Just updated from 2.6.26.1 to 2.6.27.3 and im having a similar (same?) problem. My root is on lvm but initrd does not find any volume groups and then hangs at password prompt for luks with an error (root is encrypted as well). If i enter 'shell' and run busybox i can see theres no sda nothing in /dev. At first i thought i forgot to select the sata driver but it's there. Sata/pata config is exactly the same as in my previous kernel. So anyway i guess it's worth checking if your kernel is seeing the disk at all.

edit:

Forgot to add, im building my kernels myself and just using genkernel for the initrd. Actually i just generated the initrd the first time and used it without problems with later kernels. Im doing that since 2.6.23.3 so don't tell me to try genkernel  :Wink: 

----------

## richard.scott

 *ncl wrote:*   

> Forgot to add, im building my kernels myself and just using genkernel for the initrd. Actually i just generated the initrd the first time and used it without problems with later kernels. Im doing that since 2.6.23.3 so don't tell me to try genkernel 

 

What's the advantage in building the kernel yourself when genkernel can do it all for you with a nice and feature full script?

Have you tried the genkernel way just to see if it works???   :Wink: 

----------

## ncl

Yes i did try it once a long time ago. Whats the disadvantage of building your own kernel? Typing 3 make commands is not that hard. I still have to go through all the options even if using genkernel because i like to have everything compiled in and keeping it small. When i update to the next minor release i only do a silentoldconfig and I only use modules when i need something new and don't want to reboot at the time. I don't see how genkernel would make my life easier here.

On the other hand i don't want to go into all the details of building initrd by hand (just yet  :Wink: ) so genkernel is a nice alternative.

Getting back to the original problem, google says that rootdelay=90 on the kernel cmd line might help.

----------

## jordanwb

But something that still hasn't been answered is why my initrd image that I made for the new kernel doesn't work, when I performed the exact (to the letter) process to make the initrd image for the original kernel? And as ncl said, all I need to do is type in 3 simple commands plus an easy command to make the initrd image.

----------

## richard.scott

 *jordanwb wrote:*   

> But something that still hasn't been answered is why my initrd image that I made for the new kernel doesn't work, when I performed the exact (to the letter) process to make the initrd image for the original kernel? And as ncl said, all I need to do is type in 3 simple commands plus an easy command to make the initrd image.

 

Have you checked the kernel config to make sure the requried things are included for LVM i.e. device-mapper etc.

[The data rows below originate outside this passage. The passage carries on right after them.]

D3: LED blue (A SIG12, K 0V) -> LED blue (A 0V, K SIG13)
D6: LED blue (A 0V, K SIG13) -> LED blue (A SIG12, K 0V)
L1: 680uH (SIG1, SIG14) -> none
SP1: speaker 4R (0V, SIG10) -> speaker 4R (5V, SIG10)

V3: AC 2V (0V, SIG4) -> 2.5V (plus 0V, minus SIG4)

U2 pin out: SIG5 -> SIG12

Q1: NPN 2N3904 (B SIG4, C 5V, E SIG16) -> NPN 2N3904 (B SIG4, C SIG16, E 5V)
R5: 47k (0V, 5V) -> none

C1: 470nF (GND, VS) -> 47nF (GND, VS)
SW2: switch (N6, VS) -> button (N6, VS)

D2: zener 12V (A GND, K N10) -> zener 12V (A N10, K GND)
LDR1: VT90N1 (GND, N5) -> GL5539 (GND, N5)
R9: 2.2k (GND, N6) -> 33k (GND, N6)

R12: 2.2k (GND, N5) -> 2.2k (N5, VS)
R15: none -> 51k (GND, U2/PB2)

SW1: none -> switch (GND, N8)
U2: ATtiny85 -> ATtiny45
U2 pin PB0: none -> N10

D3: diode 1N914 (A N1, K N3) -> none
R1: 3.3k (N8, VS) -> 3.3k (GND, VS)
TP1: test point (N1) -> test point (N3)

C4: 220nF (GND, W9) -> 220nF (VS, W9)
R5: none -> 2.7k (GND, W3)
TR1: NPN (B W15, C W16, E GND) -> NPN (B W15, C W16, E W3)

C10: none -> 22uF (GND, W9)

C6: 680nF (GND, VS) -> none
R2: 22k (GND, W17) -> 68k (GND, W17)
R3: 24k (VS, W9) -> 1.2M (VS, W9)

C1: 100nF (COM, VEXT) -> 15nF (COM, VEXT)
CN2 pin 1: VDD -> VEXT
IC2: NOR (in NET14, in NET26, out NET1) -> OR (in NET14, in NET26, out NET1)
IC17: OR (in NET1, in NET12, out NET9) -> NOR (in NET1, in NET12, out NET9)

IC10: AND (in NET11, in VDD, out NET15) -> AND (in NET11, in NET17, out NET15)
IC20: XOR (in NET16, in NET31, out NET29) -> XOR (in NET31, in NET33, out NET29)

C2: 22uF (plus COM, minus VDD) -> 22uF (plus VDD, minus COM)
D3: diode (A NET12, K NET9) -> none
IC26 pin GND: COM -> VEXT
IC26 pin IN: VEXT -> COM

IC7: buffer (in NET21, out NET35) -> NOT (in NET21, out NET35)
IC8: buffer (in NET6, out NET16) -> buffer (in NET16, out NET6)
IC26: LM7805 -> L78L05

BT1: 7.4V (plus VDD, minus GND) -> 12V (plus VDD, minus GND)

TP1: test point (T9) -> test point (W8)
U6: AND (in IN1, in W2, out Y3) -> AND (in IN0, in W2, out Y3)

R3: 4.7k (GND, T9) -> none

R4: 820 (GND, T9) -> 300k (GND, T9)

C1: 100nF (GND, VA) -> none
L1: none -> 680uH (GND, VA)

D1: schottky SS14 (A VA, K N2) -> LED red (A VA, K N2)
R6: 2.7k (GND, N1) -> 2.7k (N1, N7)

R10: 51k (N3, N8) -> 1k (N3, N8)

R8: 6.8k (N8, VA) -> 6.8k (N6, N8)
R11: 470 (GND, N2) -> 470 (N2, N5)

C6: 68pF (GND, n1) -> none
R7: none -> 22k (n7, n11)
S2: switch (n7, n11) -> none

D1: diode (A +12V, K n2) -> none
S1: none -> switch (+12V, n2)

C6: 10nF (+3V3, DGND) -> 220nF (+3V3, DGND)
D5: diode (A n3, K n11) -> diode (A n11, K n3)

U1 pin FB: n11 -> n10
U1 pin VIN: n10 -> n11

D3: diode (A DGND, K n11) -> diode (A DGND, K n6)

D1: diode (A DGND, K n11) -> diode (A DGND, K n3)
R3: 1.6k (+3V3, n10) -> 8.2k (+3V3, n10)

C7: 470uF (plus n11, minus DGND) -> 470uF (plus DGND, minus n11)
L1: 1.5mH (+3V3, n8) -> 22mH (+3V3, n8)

Perhaps the "make oldconfig" doesn't activate this for this kernel?

----------

## jordanwb

 *richard.scott wrote:*   

> Have you checked the kernel config to make sure the requried things are included for LVM i.e. device-mapper etc.
> 
> Perhaps the "make oldconfig" doesn't activate this for this kernel?

 

Yes I'm 105% positive I've configured it to be built in. Whenever I get to the Device drivers section that is the first thing I check. I never used "make oldconfig"

----------

## ncl

jordanwb:

Can you verify that the kernel is detecting your drive?

I just checked with rootdelay=90 and it didn't work. But i noticed something strange. The kernel actually is detecting the drive, dmesg says SATA link up and then some [sda] messages but the device file is not created i.e. no /dev/sda. Is that erm... "normal" behaviour for busybox?

----------